Stored entries

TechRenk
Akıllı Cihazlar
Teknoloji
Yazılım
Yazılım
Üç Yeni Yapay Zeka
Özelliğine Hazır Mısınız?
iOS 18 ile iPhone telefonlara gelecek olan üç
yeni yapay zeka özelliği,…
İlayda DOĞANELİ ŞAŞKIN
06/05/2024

(YOUR GOAL): Would you copy exactly the lines from the one that contains "Akıllı Cihazlar" through the final line of the records above, including both?

(RESPONSE TO THE EXERCISE):
Akıllı Cihazlar
Teknoloji
Yazılım
Yazılım
Üç Yeni Yapay Zeka
Özelliğine Hazır Mısınız?
iOS 18 ile iPhone telefonlara gelecek olan üç
yeni yapay zeka özelliği,…
İlayda DOĞANELİ ŞAŞKIN
06/05/2024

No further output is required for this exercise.